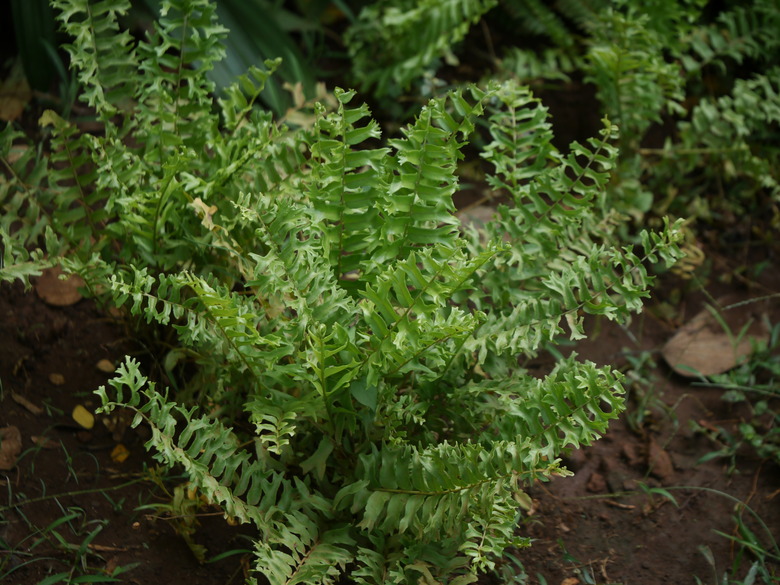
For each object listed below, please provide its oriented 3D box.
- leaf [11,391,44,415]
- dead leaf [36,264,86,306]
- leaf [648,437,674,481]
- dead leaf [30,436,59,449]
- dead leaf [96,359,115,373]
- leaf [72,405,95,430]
[{"bbox_3d":[-0.452,0.136,2.520,0.012,0.008,0.062,-25,39,-36],"label":"leaf"},{"bbox_3d":[-0.449,-0.010,2.762,0.063,0.012,0.108,-2,31,-3],"label":"dead leaf"},{"bbox_3d":[0.318,0.197,2.415,0.024,0.014,0.066,-8,44,-9],"label":"leaf"},{"bbox_3d":[-0.418,0.181,2.444,0.041,0.008,0.019,14,34,22],"label":"dead leaf"},{"bbox_3d":[-0.363,0.095,2.588,0.017,0.006,0.029,-19,36,-29],"label":"dead leaf"},{"bbox_3d":[-0.376,0.153,2.491,0.020,0.008,0.044,-22,47,-22],"label":"leaf"}]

============

◆ Assigned task ◆
Copy every line of the records above word for word, leaving the pictures out.

◆ Result of the exercise ◆
For each object listed below, please provide its oriented 3D box.
- leaf [11,391,44,415]
- dead leaf [36,264,86,306]
- leaf [648,437,674,481]
- dead leaf [30,436,59,449]
- dead leaf [96,359,115,373]
- leaf [72,405,95,430]
[{"bbox_3d":[-0.452,0.136,2.520,0.012,0.008,0.062,-25,39,-36],"label":"leaf"},{"bbox_3d":[-0.449,-0.010,2.762,0.063,0.012,0.108,-2,31,-3],"label":"dead leaf"},{"bbox_3d":[0.318,0.197,2.415,0.024,0.014,0.066,-8,44,-9],"label":"leaf"},{"bbox_3d":[-0.418,0.181,2.444,0.041,0.008,0.019,14,34,22],"label":"dead leaf"},{"bbox_3d":[-0.363,0.095,2.588,0.017,0.006,0.029,-19,36,-29],"label":"dead leaf"},{"bbox_3d":[-0.376,0.153,2.491,0.020,0.008,0.044,-22,47,-22],"label":"leaf"}]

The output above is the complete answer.